Вторая мировая. Моррис служит во флоте. Дочь хозяина нашей квартиры, занимавшей второй этаж небольшого дома, вышла замуж. Домовладелец настойчиво предложил нам съехать как можно быстрее: молодоженам потребовалось жилье. Пришлось искать новое пристанище взамен привычного — наша семья прожила здесь девять лет, с момента моего рождения и переезда Тернополов из Бронкса в Йонкерс. Родителям удалось найти неподалеку, всего через шесть домов, вполне подходящее помещение, по планировке и размеру почти такое же, как прежнее, и, к счастью, не намного дороже. Казалось бы, обошлось, но у мамы, вылизывавшей квартиру все эти годы, и у отца, лелеявшего небольшой дворовый палисадник, остался горький осадок из-за неожиданной резкости хозяина, от которого они не без оснований ожидали более деликатного и дружеского отношения. Я же, проведший на одном месте всю жизнь, был совершенно выбит из колеи и чувствовал себя растением, грубо выдранным из родной почвы и пересаженным на чужой участок. Как неприятно было ложиться спать в комнате, неприбранной после переезда — я привык к порядку и уюту, тщательно охраняемым матерью. Неужто так теперь будет всегда, ужасался я. Нас выгнали. Мы в изгнании. Все пошло наперекосяк. А вдруг это общее неустройство коснется и корабля, на котором мой брат плавает в опасных водах Северной Атлантики? Моррис зазевается, а тут немецкая торпеда — и… Возвращаясь на следующий день из школы, я в задумчивости автоматически пришел по старому адресу, туда, где в покое и безопасности провел девять лет под добрым присмотром мамы, отца, брата и сестры. Поднялся на второй этаж. О ужас! Дверь распахнута настежь, из комнат доносятся громкие мужские голоса. Застыв в прихожей, пол которой долгими мамиными усилиями был превращен в сверкающее ровное зеркало, совершенно забыв о вчерашнем переезде, я погрузился в жуткие предположения. Фашисты! Они сбросили на Йонкерс парашютный десант, захватили нашу улицу и увезли всех жителей неведомо куда.
В интерпретации Шпильфогеля, будущий поэт плакал, «осознавая чувство вины за агрессивные фантазии по отношению к матери». Нет: это у вас агрессивные фантазии по отношению ко мне, доктор. В опубликованном очерке, названном «Дневник ровесника Анны Франк», слезы в полном соответствии с истиной объяснялись тем, что мать жива и невредима, новая квартира стала точной копией старой, а мы все живем в благословенном округе Уэчестер — не в разоренной Европе, где евреев ненавидят и всегда ненавидели.
Сьюзен пришла из кухни, недоумевая, чем я занимаюсь.
— Что случилось, Питер?

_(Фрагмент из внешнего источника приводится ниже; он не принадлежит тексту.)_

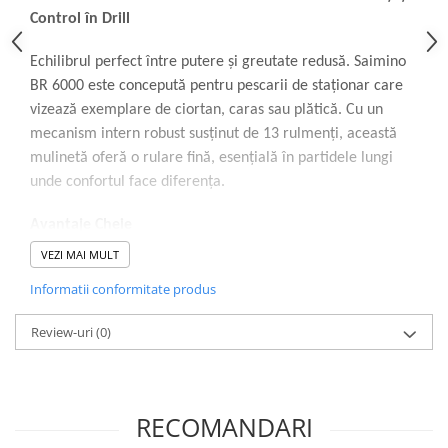
Control în Drill
Echilibrul perfect între putere și greutate redusă. Saimino
BR 6000 este concepută pentru pescarii de staționar care
vizează exemplare de ciortan, caras sau plătică. Cu un
mecanism intern robust susținut de 13 rulmenți, această
mulinetă oferă o rulare fină, esențială în partidele lungi
unde confortul face diferența.
Avantaje Cheie
Funcționare Constantă:
Cei 13 rulmenți reduc frecarea
VEZI MAI MULT
internă, asigurând o recuperare fluidă chiar și sub
Informatii conformitate produs
sarcină.
Review-uri
(0)
Sistem de Frânare Puternic:
Frâna de 10 kg îți oferă
siguranța necesară pentru a controla drill-urile cu crapi
bătăioși (ciortani).
Precizie la Lansare:
Clipsul integrat pe tambur îți
RECOMANDARI
permite să "blochezi" distanța, asigurând o nădire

У тебя странный вид.
— Шпильфогель, — я протянул ей журнал, — написал статью о творческих способностях. И между прочим, о моих.
— Назвал тебя?
— Нет, но не узнать нельзя. Он привел эпизод, мной же ему и рассказанный, о том, как я в девять лет случайно ошибся адресом. Доктор приписал этот случай какому-то вымышленному поэту итальянского происхождения. А история уже опубликована под моим именем!
— Погоди, я что-то не понимаю…
— Да вот же, смотри! Он вывел меня под видом чертова итальянца. Почитай-ка эту чушь.
— Ой, Питер! — обеспокоенно воскликнула Сьюзен, проглядев, примостившись на диване, пару абзацев.
— Читай до конца.
— Тут сказано…
— Тут много чего наговорено.
— Тут сказано, что ты надел на себя нижнее белье Морин: трусики, бюстгальтер, чулки… Он что, рехнулся?
— Это я сейчас рехнусь. Читай, читай.
— Неужели ты и вправду… — На ее глазах выступили две слезинки.
— Какая уж правда! Бред собачий. Больное психоаналитическое воображение. Чулки я не надевал,
Сьюзен, покачав головой, снова уткнулась в журнал. Но через минуту уронила его на колени.
— Бедный Питер…
— Почему — бедный?
— Твой доктор пишет…
— О сперме?
— Да.
— Это тоже было — со мной, а не с итальянцем. Но уже прошло. Нет, ты читай, читай!
— Хорошо, — и Сьюзен кончиком мизинца смахнула две свои слезинки, — только не надо кричать. Как он мог такое напечатать? А врачебная тайна? Шпильфогель поступил неэтично и непрофессионально. А ты еще говорил, что он дельный специалист. Умный и прозорливый. Ничего себе ум и прозорливость!